> _Action item_
Across the entries below, how many lines contain the string "none"? Give only the count.

───

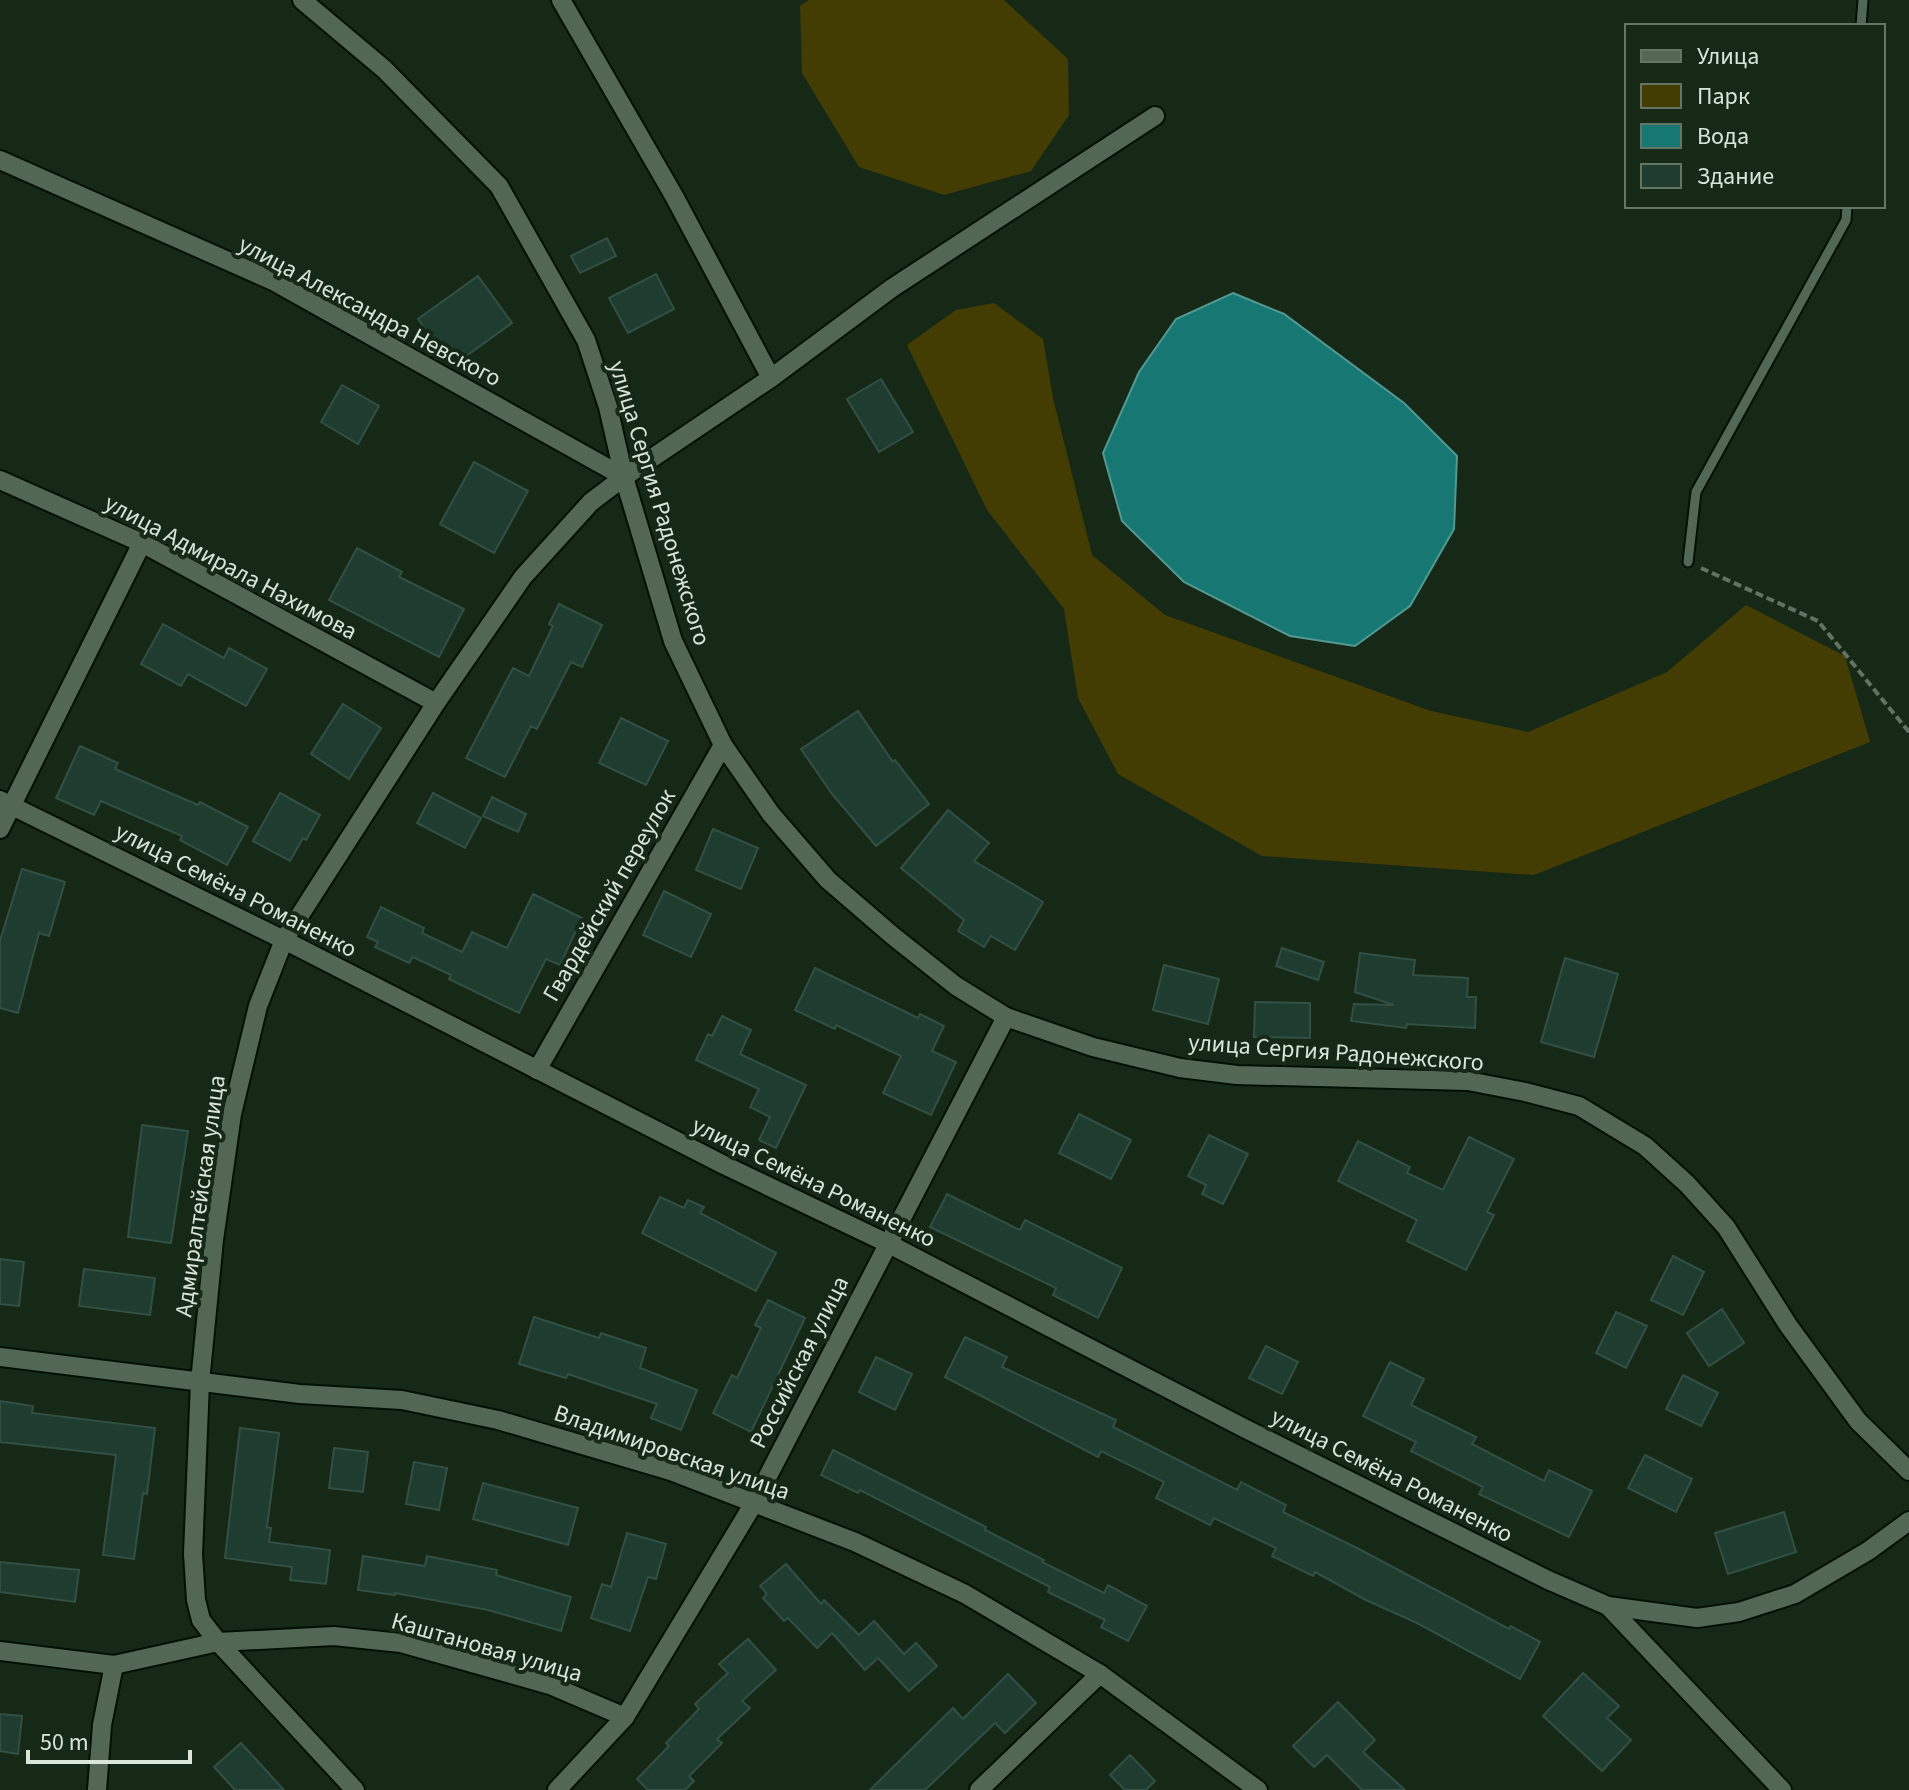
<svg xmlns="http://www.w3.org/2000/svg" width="1909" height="1790" viewBox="0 0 1909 1790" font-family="'Source Sans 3',sans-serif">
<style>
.green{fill:#433d04}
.water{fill:#177873;stroke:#519992;stroke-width:2}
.building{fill:#1f3c31;stroke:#324f44;stroke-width:2}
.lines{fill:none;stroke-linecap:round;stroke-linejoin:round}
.service-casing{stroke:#021103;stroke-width:13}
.minor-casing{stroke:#021103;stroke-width:22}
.path{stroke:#627263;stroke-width:4;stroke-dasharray:8 4;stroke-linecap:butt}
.service{stroke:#536854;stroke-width:9}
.minor{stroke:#536854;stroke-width:18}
.labels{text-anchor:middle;stroke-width:8;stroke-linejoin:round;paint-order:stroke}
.street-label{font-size:24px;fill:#d9e5d9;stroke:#162917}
</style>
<rect width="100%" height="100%" fill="#162917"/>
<!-- green -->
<g class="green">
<polygon points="809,0 1004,0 1068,59 1069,115 1031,171 944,195 859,167 802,73 800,6"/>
<polygon points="994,303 1043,339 1053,398 1092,555 1165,615 1431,711 1528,732 1667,672 1746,605 1845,656 1870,742 1534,875 1262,856 1118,774 1078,698 1064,609 987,510 907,345 956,310"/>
</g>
<!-- water -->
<polygon class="water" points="1233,293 1284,314 1404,403 1457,456 1454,529 1410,606 1355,646 1290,636 1184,582 1122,521 1103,453 1139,372 1176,319"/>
<!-- building -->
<g class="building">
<polygon points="607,238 616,256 580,273 571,256"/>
<polygon points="656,274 674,309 628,333 609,298"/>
<polygon points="478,276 512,323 452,366 418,319"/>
<polygon points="881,379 913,432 879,452 847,399"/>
<polygon points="342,385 379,406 358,444 321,422"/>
<polygon points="474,462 528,491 494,553 440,524"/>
<polygon points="357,548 402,572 399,577 464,609 439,657 329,600"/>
<polygon points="559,604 602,625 582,667 571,662 537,729 531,726 505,777 466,758 513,668 529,676 553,626 549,624"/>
<polygon points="163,624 224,658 229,648 267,669 246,706 188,674 181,686 141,664"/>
<polygon points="343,704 381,728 349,779 311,754"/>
<polygon points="858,711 893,762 895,760 929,804 876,846 832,794 801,749"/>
<polygon points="621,718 668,741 646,785 599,763"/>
<polygon points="80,746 118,763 115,769 198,805 200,802 248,827 227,865 180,840 182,836 101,801 94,815 56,798"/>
<polygon points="280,793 320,815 306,840 303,838 290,861 253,841"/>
<polygon points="433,793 481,818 465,848 417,823"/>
<polygon points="492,797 526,814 518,832 483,816"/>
<polygon points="948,810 989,843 974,861 1043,902 1015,950 991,936 984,947 958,931 964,920 901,868"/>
<polygon points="713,829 758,848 741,889 696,870"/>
<polygon points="22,869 65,882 49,936 39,933 18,1013 0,1008 0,941"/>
<polygon points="664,891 711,914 691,957 643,935"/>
<polygon points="533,894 582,918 560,965 546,959 519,1013 449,979 451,975 413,957 409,963 375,947 378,942 367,937 381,907 424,928 422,933 462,952 472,932 507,948"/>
<polygon points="1282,948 1324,962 1318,980 1276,966"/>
<polygon points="1360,953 1415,960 1413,975 1468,978 1467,997 1476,997 1475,1028 1407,1024 1406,1028 1351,1021 1354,1004 1394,1005 1355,992"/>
<polygon points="1565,958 1618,974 1594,1057 1541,1042"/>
<polygon points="1164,965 1219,979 1208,1024 1153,1010"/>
<polygon points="815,968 918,1018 920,1014 944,1026 932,1051 956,1062 931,1115 883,1093 901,1056 836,1025 835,1029 795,1010"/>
<polygon points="1255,1002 1310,1003 1310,1038 1254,1037"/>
<polygon points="722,1016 751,1030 740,1054 806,1085 776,1148 759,1140 770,1117 750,1107 759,1089 696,1060 708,1034 712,1036"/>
<polygon points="1079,1114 1131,1140 1111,1179 1059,1153"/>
<polygon points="142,1125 188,1131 171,1243 128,1237"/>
<polygon points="1209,1135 1248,1154 1223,1204 1202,1194 1206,1185 1188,1176"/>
<polygon points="1469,1137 1514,1159 1487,1212 1494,1215 1466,1270 1407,1241 1417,1220 1338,1181 1358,1141 1410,1167 1407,1173 1443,1190"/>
<polygon points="947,1194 1020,1230 1025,1220 1122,1268 1098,1318 1053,1295 1056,1288 930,1227"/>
<polygon points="660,1197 684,1208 688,1200 704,1207 700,1213 776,1253 756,1291 642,1233"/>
<polygon points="1673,1256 1704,1272 1683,1315 1651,1300"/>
<polygon points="0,1259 24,1262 19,1306 0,1304"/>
<polygon points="84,1269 155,1278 150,1315 79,1306"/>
<polygon points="768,1300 805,1318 751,1432 713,1413 732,1375 737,1378 761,1328 755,1325"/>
<polygon points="1722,1309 1744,1343 1709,1366 1687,1333"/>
<polygon points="1616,1312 1647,1326 1626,1368 1596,1353"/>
<polygon points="534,1317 599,1338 601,1333 646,1348 640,1368 697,1390 681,1430 651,1418 657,1404 568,1374 566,1378 519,1364"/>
<polygon points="965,1337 1007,1357 1002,1367 1116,1420 1113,1427 1237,1490 1241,1482 1286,1505 1283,1512 1359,1549 1509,1629 1511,1626 1540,1642 1520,1679 1417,1623 1366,1600 1315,1572 1313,1576 1272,1556 1276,1548 1214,1518 1210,1525 1156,1498 1164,1482 1101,1451 1098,1457 945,1377"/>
<polygon points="1266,1346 1298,1362 1282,1394 1249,1378"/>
<polygon points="876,1357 912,1374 895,1410 859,1392"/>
<polygon points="1390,1362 1424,1379 1411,1405 1476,1437 1472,1444 1544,1481 1549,1470 1592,1491 1569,1537 1479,1494 1483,1487 1411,1451 1416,1442 1363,1416"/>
<polygon points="1683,1375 1718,1393 1701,1426 1666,1409"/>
<polygon points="0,1401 33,1406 32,1413 155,1428 147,1494 143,1493 134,1559 103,1555 116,1455 0,1442"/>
<polygon points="240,1428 279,1433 267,1527 271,1528 269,1542 330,1550 326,1584 290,1580 292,1567 225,1558"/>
<polygon points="334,1448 368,1452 363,1492 329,1488"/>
<polygon points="833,1450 986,1527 985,1530 1044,1560 1042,1562 1104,1593 1108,1585 1147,1606 1128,1641 1101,1627 1105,1620 1048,1592 1050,1587 860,1490 858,1493 821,1475"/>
<polygon points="1645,1455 1692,1479 1676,1512 1628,1488"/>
<polygon points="414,1462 447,1468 439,1510 406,1504"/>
<polygon points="483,1483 578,1508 568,1545 473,1519"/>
<polygon points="1784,1512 1796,1552 1728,1574 1715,1533"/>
<polygon points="627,1533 666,1544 656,1579 648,1577 630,1631 591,1618 602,1584 611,1587"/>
<polygon points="363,1556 425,1566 427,1556 497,1570 496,1575 571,1597 561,1631 488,1610 395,1593 395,1595 358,1590"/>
<polygon points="0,1562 79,1570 75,1602 0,1592"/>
<polygon points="786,1564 821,1604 824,1600 859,1635 874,1621 904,1654 916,1643 937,1666 909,1691 878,1658 865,1670 832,1633 817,1648 788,1618 784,1621 763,1598 767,1594 760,1586"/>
<polygon points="748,1639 776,1670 742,1701 750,1708 717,1739 722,1743 689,1776 694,1781 685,1790 648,1790 637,1779 669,1746 666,1743 699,1709 695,1704 728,1673 719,1664"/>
<polygon points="1583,1673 1619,1706 1607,1718 1631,1740 1602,1771 1543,1716"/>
<polygon points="1008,1674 1036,1703 1005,1733 995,1723 925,1790 870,1790 953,1708 963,1719"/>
<polygon points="1338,1702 1375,1740 1363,1752 1405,1790 1362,1790 1327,1755 1314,1767 1293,1746"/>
<polygon points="0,1714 22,1716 18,1754 0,1751"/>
<polygon points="241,1743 284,1790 235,1790 214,1767"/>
<polygon points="1130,1755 1155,1781 1146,1790 1125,1790 1110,1775"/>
</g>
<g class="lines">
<defs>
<g id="service">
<polyline points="1861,26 1863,0"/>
<polyline points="1688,562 1696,492 1846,220 1847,206"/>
</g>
<g id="minor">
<polyline points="302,0 384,69 499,186 586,340 608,407 624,477 673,641 723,745 771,814 828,880 893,936 956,986 1006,1017 1093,1047 1180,1068 1237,1075 1468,1081 1525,1092 1579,1106 1645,1146 1687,1184 1726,1227 1788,1325 1858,1421 1909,1471"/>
<polyline points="561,0 674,196 771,378"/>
<polyline points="0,160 273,281 624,477"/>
<polyline points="0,480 142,543 436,703"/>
<polyline points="0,800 284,940 724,1165 887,1243 1242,1427 1548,1580 1608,1606 1697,1618 1739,1612 1795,1594 1868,1551 1909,1521"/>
<polyline points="0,829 142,543"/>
<polyline points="537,1070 723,745"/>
<polyline points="0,1357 300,1394 402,1400 498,1420 671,1471 855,1542 965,1594 1100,1674 1258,1790"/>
<polyline points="1608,1606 1782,1790"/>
<polyline points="0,1651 114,1665 218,1642 334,1636 401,1643 550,1685 625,1717"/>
<polyline points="97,1790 102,1725 114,1665"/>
<polyline points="355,1790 218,1642 201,1620 196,1600 193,1554 200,1382 214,1240 232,1114 258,1006 284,940 436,703 523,577 591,502 624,477 771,378 892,288 1155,116"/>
<polyline points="557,1790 625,1717 754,1503 1006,1017"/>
<polyline points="979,1790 1100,1674"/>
</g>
</defs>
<!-- service casing -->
<use href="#service" class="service-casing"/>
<!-- minor casing -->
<use href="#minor" class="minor-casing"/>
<!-- path -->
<polyline class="path" points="1701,568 1818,621 1909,732"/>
<!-- service -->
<use href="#service" class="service"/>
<!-- minor -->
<use href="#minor" class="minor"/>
</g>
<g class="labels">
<!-- street labels -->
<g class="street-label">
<text transform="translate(370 311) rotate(28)" y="8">улица Александра Невского</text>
<text transform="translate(660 503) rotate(73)" y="8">улица Сергия Радонежского</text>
<text transform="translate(231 567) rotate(28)" y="8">улица Адмирала Нахимова</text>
<text transform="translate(236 890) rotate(27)" y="8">улица Семёна Романенко</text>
<text transform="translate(609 895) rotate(-60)" y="8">Гвардейский переулок</text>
<text transform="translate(1336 1052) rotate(4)" y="8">улица Сергия Радонежского</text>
<text transform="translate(814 1182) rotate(26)" y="8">улица Семёна Романенко</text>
<text transform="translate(200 1196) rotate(-82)" y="8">Адмиралтейская улица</text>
<text transform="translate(799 1362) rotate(-63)" y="8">Российская улица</text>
<text transform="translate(672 1452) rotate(19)" y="8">Владимировская улица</text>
<text transform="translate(1392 1475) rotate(27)" y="8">улица Семёна Романенко</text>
<text transform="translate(487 1647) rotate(16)" y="8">Каштановая улица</text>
</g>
</g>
<!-- legend -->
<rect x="1625" y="24" width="260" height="184" fill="#162917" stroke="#647465" stroke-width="2"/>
<rect x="1641" y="50" width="40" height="12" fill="#536854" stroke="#647465" stroke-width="2"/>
<text x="1697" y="64" font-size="24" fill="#d9e5d9">Улица</text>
<rect x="1641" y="84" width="40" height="24" fill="#433d04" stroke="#647465" stroke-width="2"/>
<text x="1697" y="104" font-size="24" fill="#d9e5d9">Парк</text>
<rect x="1641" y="124" width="40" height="24" fill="#177873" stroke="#647465" stroke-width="2"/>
<text x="1697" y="144" font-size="24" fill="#d9e5d9">Вода</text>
<rect x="1641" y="164" width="40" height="24" fill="#1f3c31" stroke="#647465" stroke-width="2"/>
<text x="1697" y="184" font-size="24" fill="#d9e5d9">Здание</text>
<!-- scale -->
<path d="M28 1750v12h162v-12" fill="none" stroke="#d9e5d9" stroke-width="4"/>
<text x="40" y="1750" font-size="24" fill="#d9e5d9" stroke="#162917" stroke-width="6" paint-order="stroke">50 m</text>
</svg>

───

> _Completed exercise_
2